Лицо Фионы изменилось, напряглось, и она прошипела:
— Но ты отнял все остальное! Ты надеялся, что это сработает? Пусть я сама приставила пистолет к голове, но зарядил его ты! Или ты думаешь, что женщина может отдать мужчине все и при этом сохранить свое сердце? Мы просто созданы по-другому!
— Я ни о чем не просил.
— И ничего не давал! — выплюнула она. — Ты хоть знаешь, каково это — понимать, что у человека, которому ты даришь сердце, своего сердца никогда не было?
— Зачем ты здесь, Фиона? Чтобы показать, что у тебя новый любовник? Чтобы умолять о разрешении вернуться в мою постель? Она не пуста и никогда не опустеет. Чтобы извиниться за то, что попыталась убить ее, тем самым уничтожив мой единственный шанс?
— Единственный шанс на что? — Я тут же вцепилась в эту его оговорку. Так он злился на то, что она попыталась меня убить, не из-за меня, а из-за того, что я была его последним шансом на что-то?
Фиона внимательно посмотрела на меня, потом на Бэрронса и засмеялась.

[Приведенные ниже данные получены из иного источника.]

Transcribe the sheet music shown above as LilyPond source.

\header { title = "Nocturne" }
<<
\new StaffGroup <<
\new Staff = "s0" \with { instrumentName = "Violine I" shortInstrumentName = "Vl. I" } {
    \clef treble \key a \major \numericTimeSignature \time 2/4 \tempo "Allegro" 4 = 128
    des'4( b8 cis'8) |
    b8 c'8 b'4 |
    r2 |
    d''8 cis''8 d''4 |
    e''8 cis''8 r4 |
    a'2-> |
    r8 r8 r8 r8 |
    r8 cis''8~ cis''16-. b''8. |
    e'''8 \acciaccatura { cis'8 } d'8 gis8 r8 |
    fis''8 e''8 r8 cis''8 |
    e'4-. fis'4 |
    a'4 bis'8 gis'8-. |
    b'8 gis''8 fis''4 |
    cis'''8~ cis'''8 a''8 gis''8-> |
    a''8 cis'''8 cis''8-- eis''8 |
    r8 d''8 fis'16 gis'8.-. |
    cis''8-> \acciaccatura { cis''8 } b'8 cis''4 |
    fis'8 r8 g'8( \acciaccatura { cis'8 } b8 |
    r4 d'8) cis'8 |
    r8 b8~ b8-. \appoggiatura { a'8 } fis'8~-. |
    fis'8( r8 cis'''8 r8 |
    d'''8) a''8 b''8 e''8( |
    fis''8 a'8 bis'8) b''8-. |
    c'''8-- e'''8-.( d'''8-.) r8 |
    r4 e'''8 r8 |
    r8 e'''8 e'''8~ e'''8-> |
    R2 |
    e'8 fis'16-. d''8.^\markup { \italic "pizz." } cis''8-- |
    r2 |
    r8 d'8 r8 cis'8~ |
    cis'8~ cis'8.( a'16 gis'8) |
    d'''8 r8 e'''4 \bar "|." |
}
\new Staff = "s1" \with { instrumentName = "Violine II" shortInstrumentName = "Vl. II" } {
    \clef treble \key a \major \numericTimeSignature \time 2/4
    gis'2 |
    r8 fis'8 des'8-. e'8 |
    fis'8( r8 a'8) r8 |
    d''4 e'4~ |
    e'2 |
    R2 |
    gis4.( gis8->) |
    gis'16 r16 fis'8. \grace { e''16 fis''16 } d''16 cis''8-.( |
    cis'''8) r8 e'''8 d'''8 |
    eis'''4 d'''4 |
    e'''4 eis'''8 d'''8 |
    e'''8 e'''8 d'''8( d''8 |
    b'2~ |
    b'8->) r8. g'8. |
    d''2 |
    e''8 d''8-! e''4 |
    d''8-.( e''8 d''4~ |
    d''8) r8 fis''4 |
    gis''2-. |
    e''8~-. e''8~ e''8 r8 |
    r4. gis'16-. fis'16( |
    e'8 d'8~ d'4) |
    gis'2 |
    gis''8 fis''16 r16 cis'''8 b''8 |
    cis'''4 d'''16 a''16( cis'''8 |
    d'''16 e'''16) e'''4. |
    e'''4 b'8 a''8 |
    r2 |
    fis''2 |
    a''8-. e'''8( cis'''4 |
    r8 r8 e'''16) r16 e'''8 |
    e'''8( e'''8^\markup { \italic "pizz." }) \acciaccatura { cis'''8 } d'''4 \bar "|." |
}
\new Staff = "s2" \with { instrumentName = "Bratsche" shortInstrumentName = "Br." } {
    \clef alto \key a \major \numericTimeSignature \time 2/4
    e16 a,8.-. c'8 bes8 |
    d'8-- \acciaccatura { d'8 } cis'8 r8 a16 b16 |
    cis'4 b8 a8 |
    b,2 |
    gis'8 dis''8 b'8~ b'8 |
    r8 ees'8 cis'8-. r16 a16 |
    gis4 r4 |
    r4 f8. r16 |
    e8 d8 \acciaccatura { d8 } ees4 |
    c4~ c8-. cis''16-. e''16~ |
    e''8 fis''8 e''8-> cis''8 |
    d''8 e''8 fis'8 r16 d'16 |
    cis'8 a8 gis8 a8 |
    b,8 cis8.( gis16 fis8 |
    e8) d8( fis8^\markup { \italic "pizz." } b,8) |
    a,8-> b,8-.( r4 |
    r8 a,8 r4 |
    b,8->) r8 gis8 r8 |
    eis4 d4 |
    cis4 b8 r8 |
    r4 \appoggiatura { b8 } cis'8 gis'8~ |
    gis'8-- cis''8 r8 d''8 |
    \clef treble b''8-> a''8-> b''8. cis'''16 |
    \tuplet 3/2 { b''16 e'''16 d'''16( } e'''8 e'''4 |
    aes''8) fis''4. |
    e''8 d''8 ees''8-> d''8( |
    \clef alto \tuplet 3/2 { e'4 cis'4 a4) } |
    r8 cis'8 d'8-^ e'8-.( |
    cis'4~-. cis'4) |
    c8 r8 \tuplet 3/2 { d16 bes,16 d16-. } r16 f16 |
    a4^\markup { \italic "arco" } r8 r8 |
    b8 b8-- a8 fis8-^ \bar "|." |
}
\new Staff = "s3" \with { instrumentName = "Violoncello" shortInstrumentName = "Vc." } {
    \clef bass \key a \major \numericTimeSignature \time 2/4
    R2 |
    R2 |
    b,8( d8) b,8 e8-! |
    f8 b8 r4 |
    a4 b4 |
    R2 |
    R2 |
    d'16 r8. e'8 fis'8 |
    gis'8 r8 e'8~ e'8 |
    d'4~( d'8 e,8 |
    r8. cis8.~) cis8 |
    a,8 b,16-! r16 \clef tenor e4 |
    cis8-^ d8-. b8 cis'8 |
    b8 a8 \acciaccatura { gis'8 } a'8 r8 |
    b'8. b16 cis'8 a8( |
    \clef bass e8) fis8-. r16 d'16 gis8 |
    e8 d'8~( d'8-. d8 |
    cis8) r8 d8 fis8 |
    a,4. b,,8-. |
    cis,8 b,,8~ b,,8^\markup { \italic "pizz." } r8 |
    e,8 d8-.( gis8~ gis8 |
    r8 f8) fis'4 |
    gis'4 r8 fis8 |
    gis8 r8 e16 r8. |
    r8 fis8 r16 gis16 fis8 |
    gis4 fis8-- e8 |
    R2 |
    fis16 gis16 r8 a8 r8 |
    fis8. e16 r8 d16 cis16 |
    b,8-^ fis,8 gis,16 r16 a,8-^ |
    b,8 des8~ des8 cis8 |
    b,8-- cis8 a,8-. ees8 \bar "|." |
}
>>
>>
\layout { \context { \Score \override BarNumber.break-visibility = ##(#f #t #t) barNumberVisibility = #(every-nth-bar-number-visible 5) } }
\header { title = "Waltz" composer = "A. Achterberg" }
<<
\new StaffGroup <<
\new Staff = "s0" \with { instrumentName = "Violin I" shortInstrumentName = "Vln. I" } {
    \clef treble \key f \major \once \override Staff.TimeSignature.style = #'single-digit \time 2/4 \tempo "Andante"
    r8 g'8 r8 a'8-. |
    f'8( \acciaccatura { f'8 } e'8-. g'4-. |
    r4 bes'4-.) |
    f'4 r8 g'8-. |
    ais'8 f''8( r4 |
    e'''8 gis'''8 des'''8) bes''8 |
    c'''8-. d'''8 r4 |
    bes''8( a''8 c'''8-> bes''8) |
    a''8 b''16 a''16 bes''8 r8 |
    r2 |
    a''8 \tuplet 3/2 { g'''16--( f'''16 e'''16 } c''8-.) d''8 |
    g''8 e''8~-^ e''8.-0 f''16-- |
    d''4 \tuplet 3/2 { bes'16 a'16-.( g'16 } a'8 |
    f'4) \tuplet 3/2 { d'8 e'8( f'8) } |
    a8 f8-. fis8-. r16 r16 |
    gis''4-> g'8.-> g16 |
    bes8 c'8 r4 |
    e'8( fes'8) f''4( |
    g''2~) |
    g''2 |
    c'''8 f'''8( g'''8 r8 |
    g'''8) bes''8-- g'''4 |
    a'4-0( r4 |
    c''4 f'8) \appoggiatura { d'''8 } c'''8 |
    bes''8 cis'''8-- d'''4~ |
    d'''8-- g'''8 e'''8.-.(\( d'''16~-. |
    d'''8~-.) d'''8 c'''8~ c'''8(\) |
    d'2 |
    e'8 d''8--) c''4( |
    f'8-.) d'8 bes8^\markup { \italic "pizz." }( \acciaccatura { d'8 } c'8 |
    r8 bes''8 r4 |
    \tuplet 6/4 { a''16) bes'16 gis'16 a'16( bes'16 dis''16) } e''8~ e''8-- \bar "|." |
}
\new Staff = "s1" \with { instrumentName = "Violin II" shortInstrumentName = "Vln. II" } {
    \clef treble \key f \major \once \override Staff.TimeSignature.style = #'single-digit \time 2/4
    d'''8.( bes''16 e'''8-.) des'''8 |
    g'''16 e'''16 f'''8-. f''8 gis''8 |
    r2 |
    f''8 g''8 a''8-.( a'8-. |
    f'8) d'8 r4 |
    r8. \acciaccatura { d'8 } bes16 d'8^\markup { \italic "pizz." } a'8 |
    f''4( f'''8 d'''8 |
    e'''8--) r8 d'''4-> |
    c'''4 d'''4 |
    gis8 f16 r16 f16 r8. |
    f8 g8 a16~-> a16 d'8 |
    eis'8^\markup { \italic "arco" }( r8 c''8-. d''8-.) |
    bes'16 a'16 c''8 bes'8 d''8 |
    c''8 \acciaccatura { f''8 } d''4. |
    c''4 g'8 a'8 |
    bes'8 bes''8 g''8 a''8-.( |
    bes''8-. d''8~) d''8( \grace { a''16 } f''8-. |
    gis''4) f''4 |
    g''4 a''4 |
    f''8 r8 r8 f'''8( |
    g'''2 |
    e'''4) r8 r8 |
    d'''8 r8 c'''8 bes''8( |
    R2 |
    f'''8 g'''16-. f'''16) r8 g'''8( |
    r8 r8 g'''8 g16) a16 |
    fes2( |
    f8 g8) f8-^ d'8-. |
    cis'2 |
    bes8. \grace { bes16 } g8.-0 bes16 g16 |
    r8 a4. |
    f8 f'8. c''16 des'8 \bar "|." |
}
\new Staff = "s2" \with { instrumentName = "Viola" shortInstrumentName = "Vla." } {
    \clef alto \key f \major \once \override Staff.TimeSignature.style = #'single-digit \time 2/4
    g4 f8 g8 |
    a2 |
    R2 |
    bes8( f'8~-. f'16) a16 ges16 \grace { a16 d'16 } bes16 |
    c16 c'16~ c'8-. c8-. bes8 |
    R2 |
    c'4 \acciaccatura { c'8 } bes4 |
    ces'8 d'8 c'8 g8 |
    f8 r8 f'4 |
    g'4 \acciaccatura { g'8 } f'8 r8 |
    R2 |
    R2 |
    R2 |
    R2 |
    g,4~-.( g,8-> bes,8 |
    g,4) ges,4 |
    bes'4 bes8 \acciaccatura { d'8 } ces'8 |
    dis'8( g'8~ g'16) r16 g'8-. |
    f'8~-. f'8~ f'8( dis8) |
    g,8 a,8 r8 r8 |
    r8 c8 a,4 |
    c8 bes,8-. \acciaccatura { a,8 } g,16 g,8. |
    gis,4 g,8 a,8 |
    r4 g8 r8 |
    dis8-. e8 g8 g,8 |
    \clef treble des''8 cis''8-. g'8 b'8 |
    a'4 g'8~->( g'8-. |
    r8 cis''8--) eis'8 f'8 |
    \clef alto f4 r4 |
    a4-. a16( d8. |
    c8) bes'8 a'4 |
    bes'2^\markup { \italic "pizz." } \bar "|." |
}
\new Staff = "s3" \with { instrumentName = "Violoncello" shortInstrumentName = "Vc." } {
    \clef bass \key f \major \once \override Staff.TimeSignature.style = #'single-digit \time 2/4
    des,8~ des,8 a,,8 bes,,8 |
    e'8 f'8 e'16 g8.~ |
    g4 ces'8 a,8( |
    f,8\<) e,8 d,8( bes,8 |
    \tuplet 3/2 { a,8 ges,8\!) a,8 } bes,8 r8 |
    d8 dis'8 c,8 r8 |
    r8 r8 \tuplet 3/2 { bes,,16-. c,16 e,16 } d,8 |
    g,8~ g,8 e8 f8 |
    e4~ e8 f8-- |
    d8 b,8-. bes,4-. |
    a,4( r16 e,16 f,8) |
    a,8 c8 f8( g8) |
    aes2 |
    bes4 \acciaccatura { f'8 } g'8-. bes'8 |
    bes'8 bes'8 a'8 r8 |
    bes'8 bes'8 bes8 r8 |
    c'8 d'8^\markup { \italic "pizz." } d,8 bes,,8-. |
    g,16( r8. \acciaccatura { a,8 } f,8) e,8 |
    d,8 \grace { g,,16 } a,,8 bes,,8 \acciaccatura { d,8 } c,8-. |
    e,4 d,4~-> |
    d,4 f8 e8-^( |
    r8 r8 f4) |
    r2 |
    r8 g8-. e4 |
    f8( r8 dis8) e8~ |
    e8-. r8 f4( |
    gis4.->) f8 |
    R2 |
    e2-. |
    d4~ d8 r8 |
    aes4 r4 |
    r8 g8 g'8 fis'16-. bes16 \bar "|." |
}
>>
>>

— О, какой замечательный абсурд! Она до сих пор не знает. Ох, Иерихон! Ты никогда не изменишься, верно? Наверное, ты так боишься…
Внезапно ее рот приоткрылся в резком вдохе, лицо застыло, и она с удивленным выражением лица осела на землю. Ее руки потянулись вверх, но не достигли цели. Фиона медленно сжалась в комок на брусчатке.
Я вытаращила глаза. Глубоко в ее груди засел нож, попавший прямо в сердце. Вокруг раны растекалась кровь. Я даже не видела, как Бэрронс его бросил.